The problem, said Annie Petsonk of Environmental Defense, is that this goal essentially requires only the status quo.

"This is just business as usual for this economy," Petsonk said by telephone. "The result is no reduction in America's total greenhouse gas emissions."

The United States is the biggest single source of greenhouse gas emissions in the world, producing 25 percent of greenhouse gases from 5 percent of the global population.

"The United Kingdom is moving forward, the EU is moving forward, the developing countries are moving forward, where is the United States?" Petsonk said.

CAN-DO VS CAN'T DO

Britain is pushing for a framework outside the Kyoto Protocol, an agreement that sought to limit greenhouse gas emissions, that would include the United States and such major developing countries as China and India.

President George W. Bush pulled the United States out of the Kyoto agreement in part because he said it hit jobs.

Stern's report estimates that stabilizing greenhouse gases in the atmosphere will cost about 1 percent of annual global output by 2050. Inaction could cut global consumption per person by between 5 and 20 percent, the report said.

"If the Bush administration is truly on board with this then I think they need to put their money where their mouth is," said Brian Castelli, executive vice president of the Alliance to Save Energy, whose members include US power companies.
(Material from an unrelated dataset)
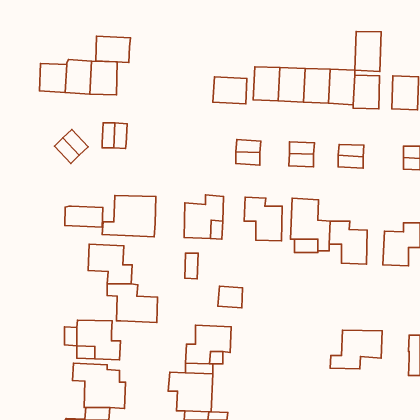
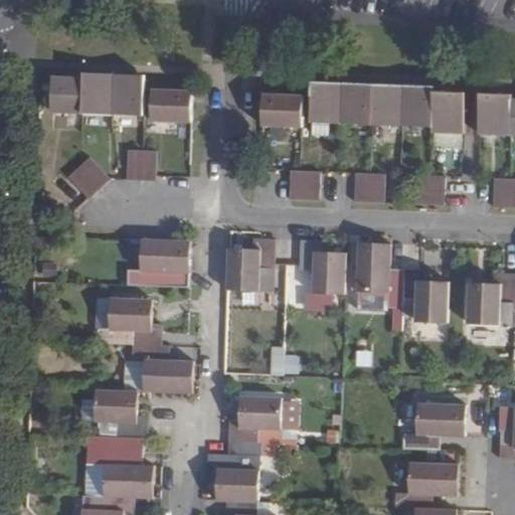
building: [355,32,381,71] -> none
building: [96,36,130,62] -> [149,90,191,122]
building: [65,206,103,227] -> none
building: none -> [394,461,458,508]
Castelli said there must be more investment in energy-efficient technologies, but added that US government budgets for this have dropped by 34 percent since 2002, from US$694 million to US$517 million budgeted for fiscal 2007, which amounts to about US$460 million in 2002 dollars, factoring in inflation.

"How are we going to square up the fact that we need more research, development and deployment dollars through the administration and the fact that they're on board with what the Stern report says (about) deploying those technologies?" Castelli said by telephone.

Dave Hamilton of the environmental group Sierra Club contrasted the Stern review with the White House message.

"We can actually make money by changing our tune here" to limit greenhouse gas emissions, Hamilton said in a telephone interview. "We can do it in a cost-effective way, we can do it in a way that improves our technology ... This is a very can-do report, when what we've heard from the White House is what we can't do."